Instructions to follow —
Set down all of the records below exactly, please, omitting the images.

Data provided —
▬▬▬▬▬▬▬▬▬▬

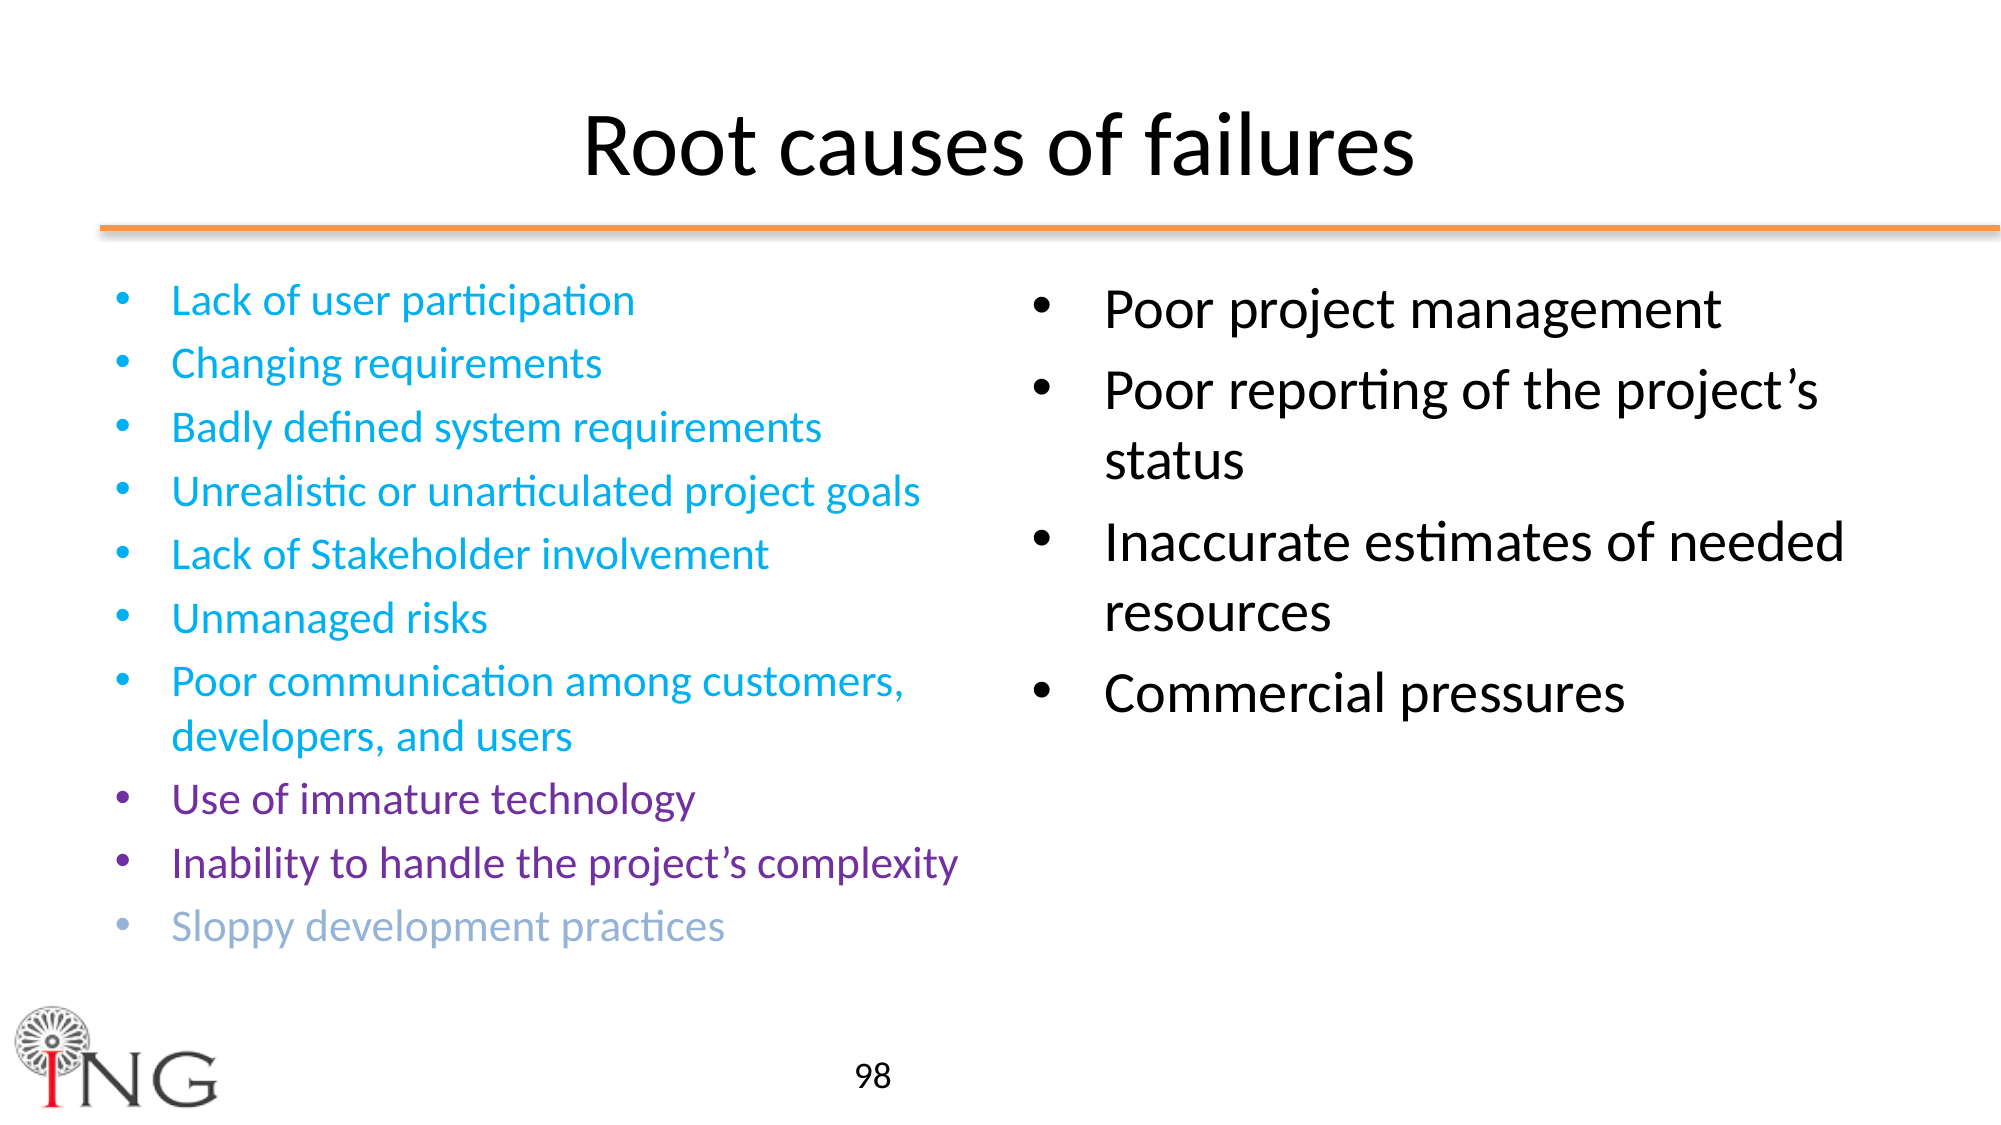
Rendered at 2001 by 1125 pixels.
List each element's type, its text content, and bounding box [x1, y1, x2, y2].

title Root causes of failures [99, 45, 1900, 233]
picture [0, 987, 244, 1125]
slide_number 98 [839, 1043, 1900, 1104]
list Poor project management Poor reporting of the project’s status Inaccurate estimates of needed resources Commercial pressures [1016, 262, 1900, 1005]
list Lack of user participation Changing requirements Badly defined system requirements Unrealistic or unarticulated project goals Lack of Stakeholder involvement Unmanaged risks Poor communication among customers, developers, and users Use of immature technology Inability to handle the project’s complexity Sloppy development practices [99, 262, 984, 1005]
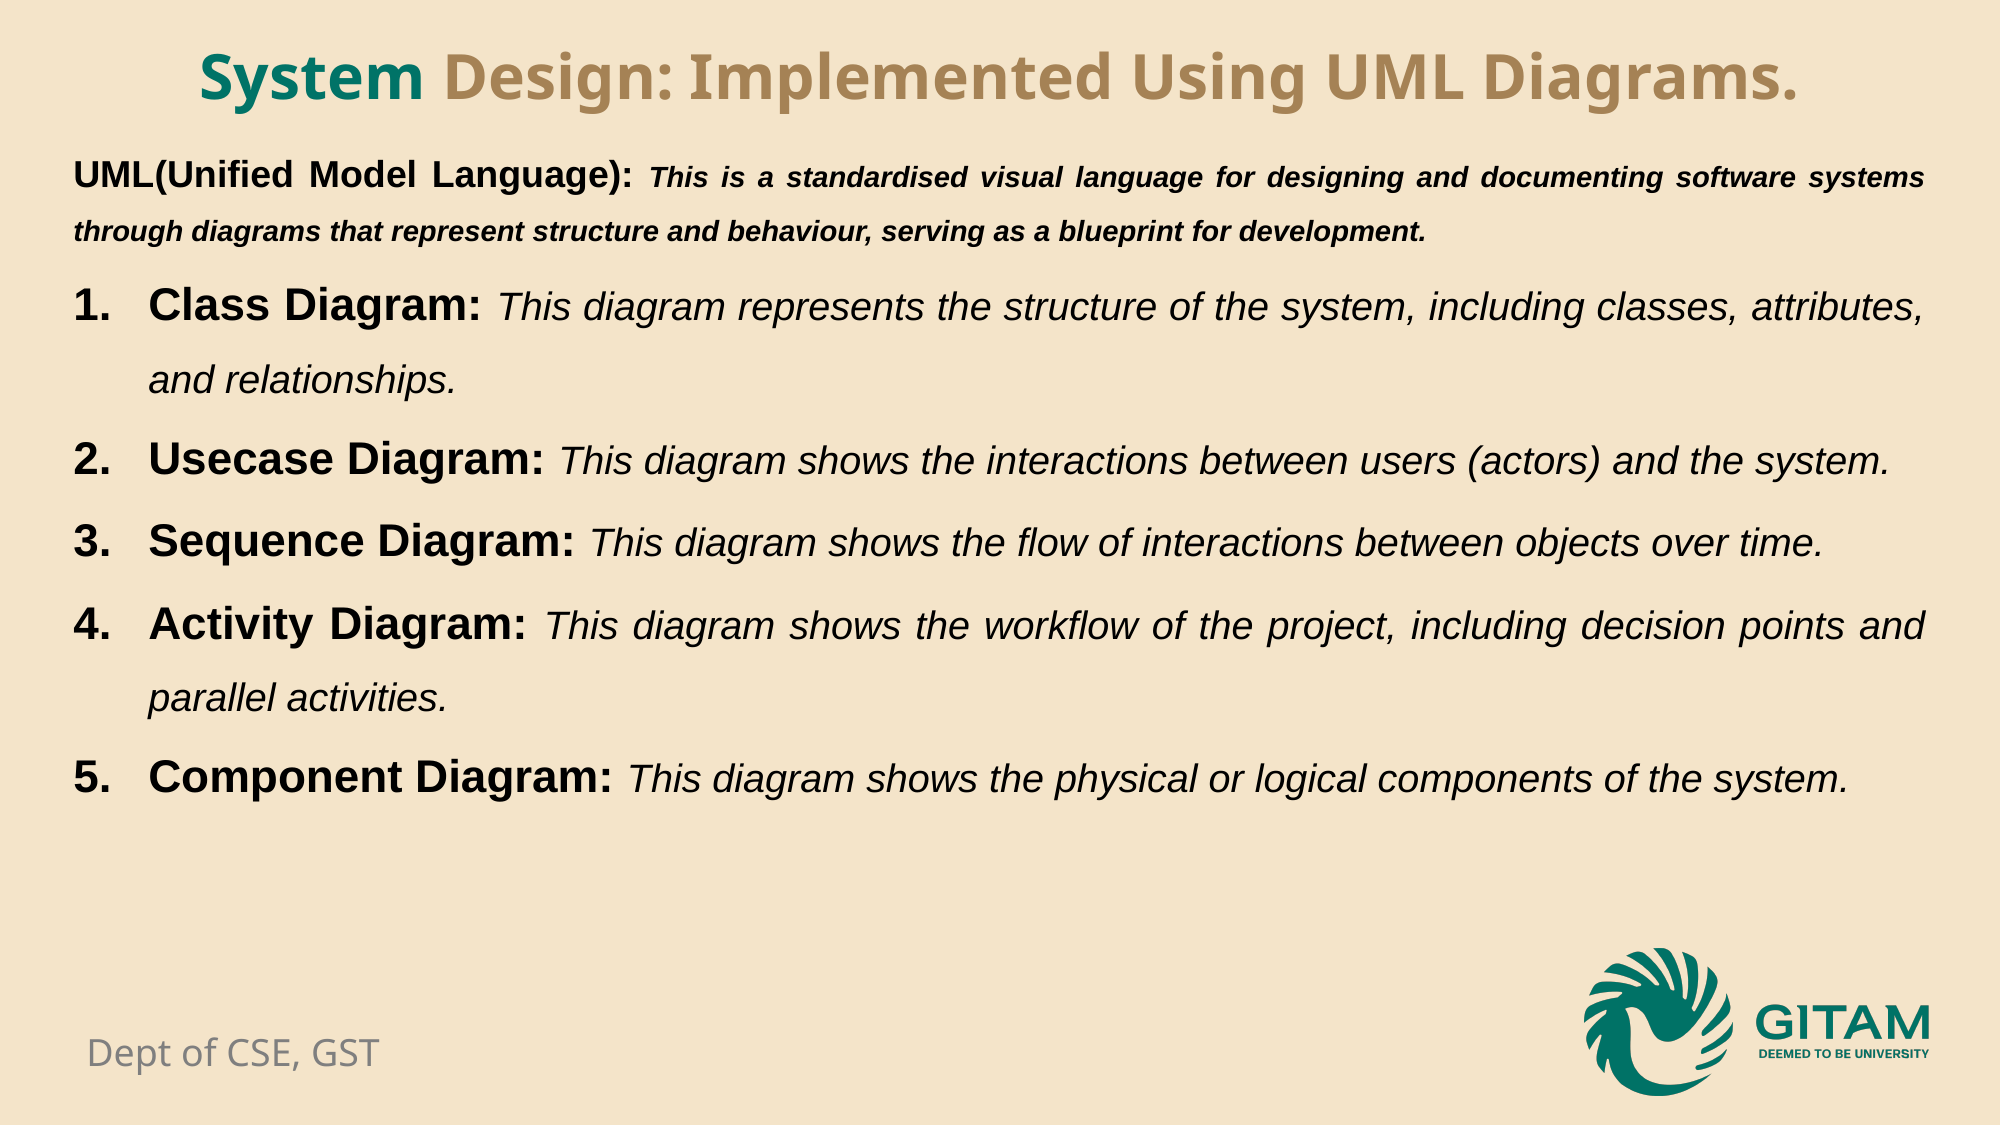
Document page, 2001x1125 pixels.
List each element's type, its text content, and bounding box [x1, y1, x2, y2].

text_box Dept of CSE, GST [71, 1021, 857, 1082]
picture [1584, 947, 1929, 1096]
text_box UML(Unified Model Language): This is a standardised visual language for designing and documenting software systems through diagrams that represent structure and behaviour, serving as a blueprint for development. Class Diagram: This diagram represents the structure of the system, including classes, attributes, and relationships. Usecase Diagram: This diagram shows the interactions between users (actors) and the system. Sequence Diagram: This diagram shows the flow of interactions between objects over time. Activity Diagram: This diagram shows the workflow of the project, including decision points and parallel activities. Component Diagram: This diagram shows the physical or logical components of the system. [58, 120, 1942, 1125]
text_box System Design: Implemented Using UML Diagrams. [154, 29, 1846, 120]
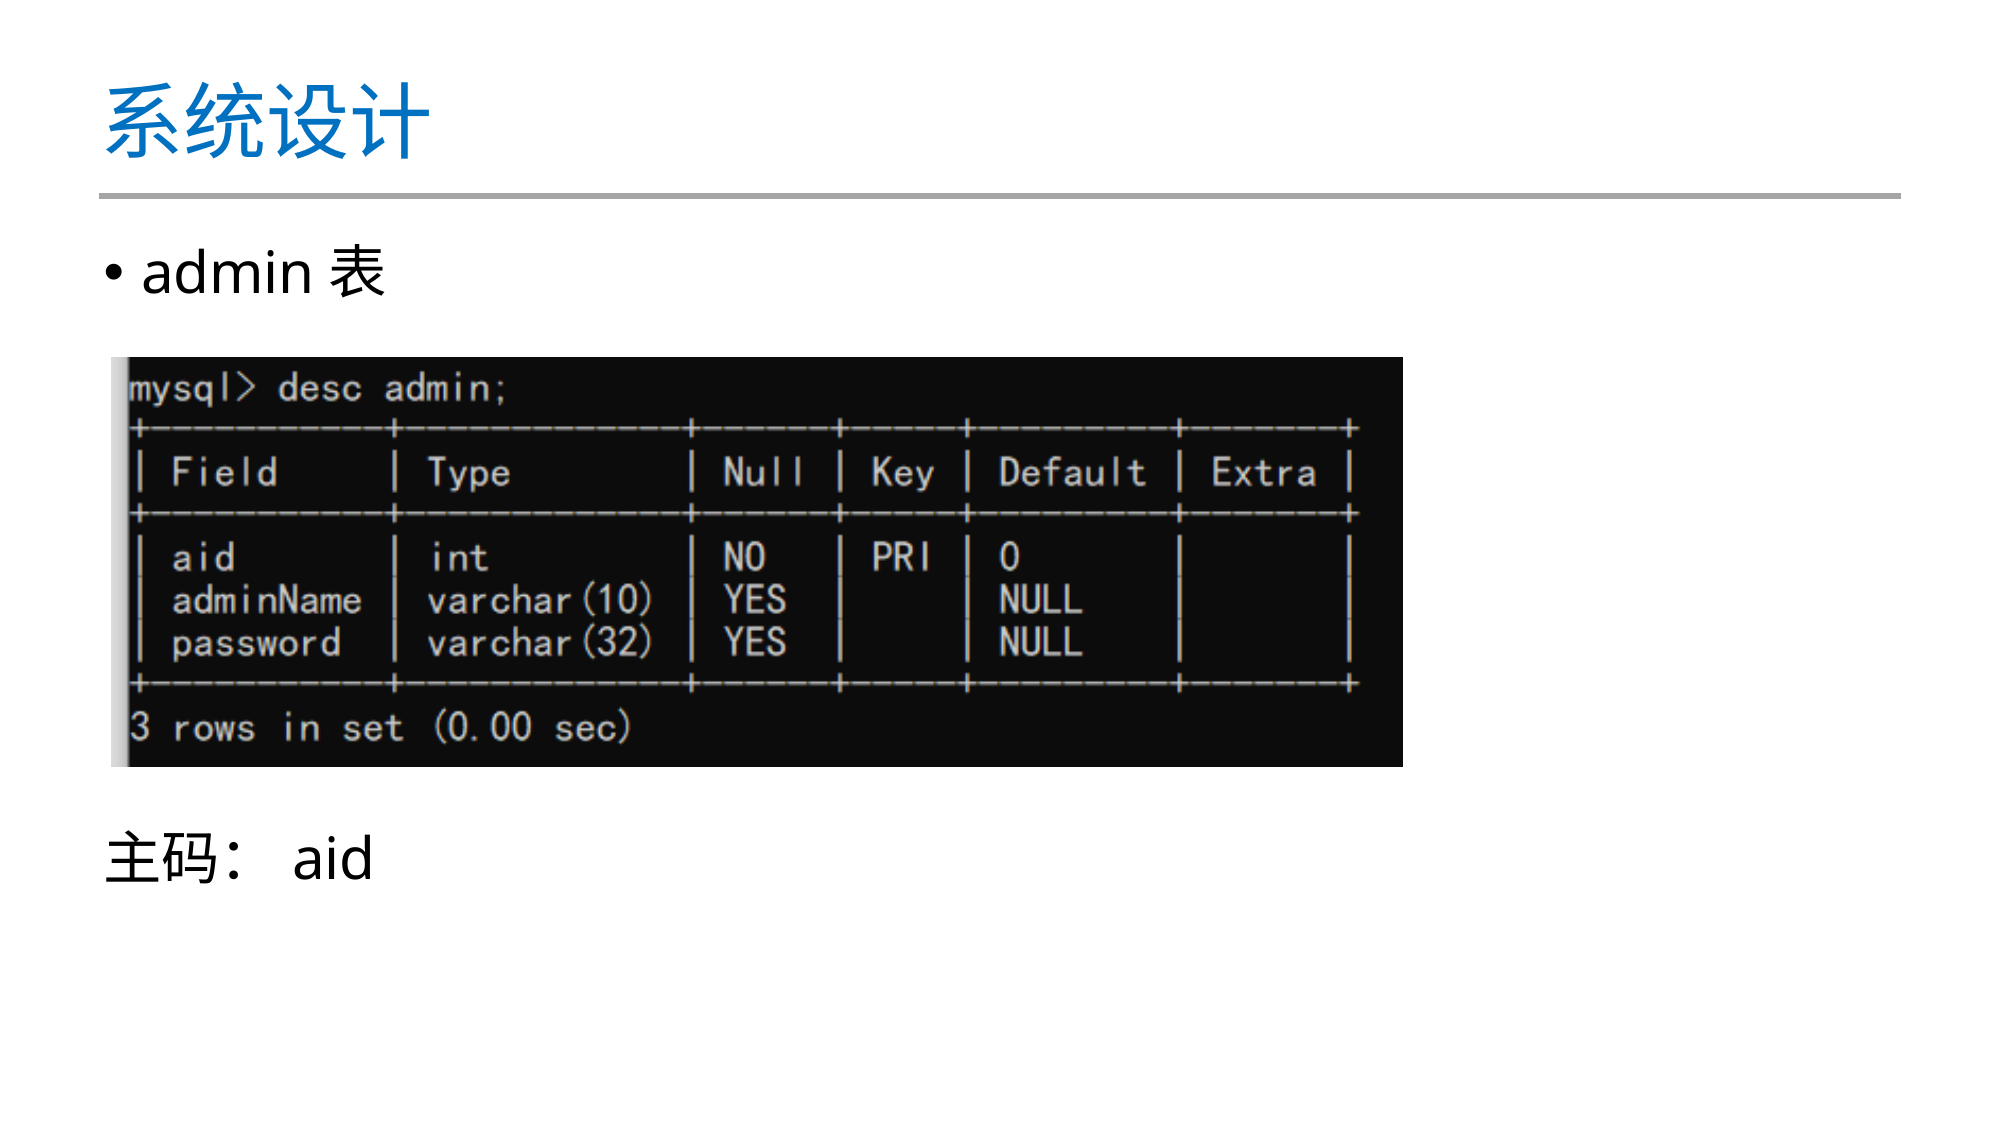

▬▬▬▬▬▬▬▬▬▬

Solution for this task —
Rendered at 2001 by 1125 pixels.
List each element's type, its text content, and bounding box [x1, y1, x2, y2].

title Root causes of failures [99, 45, 1900, 233]
picture [0, 987, 244, 1125]
slide_number 98 [839, 1043, 1900, 1104]
list Poor project management Poor reporting of the project’s status Inaccurate estimates of needed resources Commercial pressures [1016, 262, 1900, 1005]
list Lack of user participation Changing requirements Badly defined system requirements Unrealistic or unarticulated project goals Lack of Stakeholder involvement Unmanaged risks Poor communication among customers, developers, and users Use of immature technology Inability to handle the project’s complexity Sloppy development practices [99, 262, 984, 1005]
Document page, 2001x1125 pixels.
List each element's type, its text content, and bounding box [x1, y1, x2, y2].

text_box Dept of CSE, GST [71, 1021, 857, 1082]
picture [1584, 947, 1929, 1096]
text_box UML(Unified Model Language): This is a standardised visual language for designing and documenting software systems through diagrams that represent structure and behaviour, serving as a blueprint for development. Class Diagram: This diagram represents the structure of the system, including classes, attributes, and relationships. Usecase Diagram: This diagram shows the interactions between users (actors) and the system. Sequence Diagram: This diagram shows the flow of interactions between objects over time. Activity Diagram: This diagram shows the workflow of the project, including decision points and parallel activities. Component Diagram: This diagram shows the physical or logical components of the system. [58, 120, 1942, 1125]
text_box System Design: Implemented Using UML Diagrams. [154, 29, 1846, 120]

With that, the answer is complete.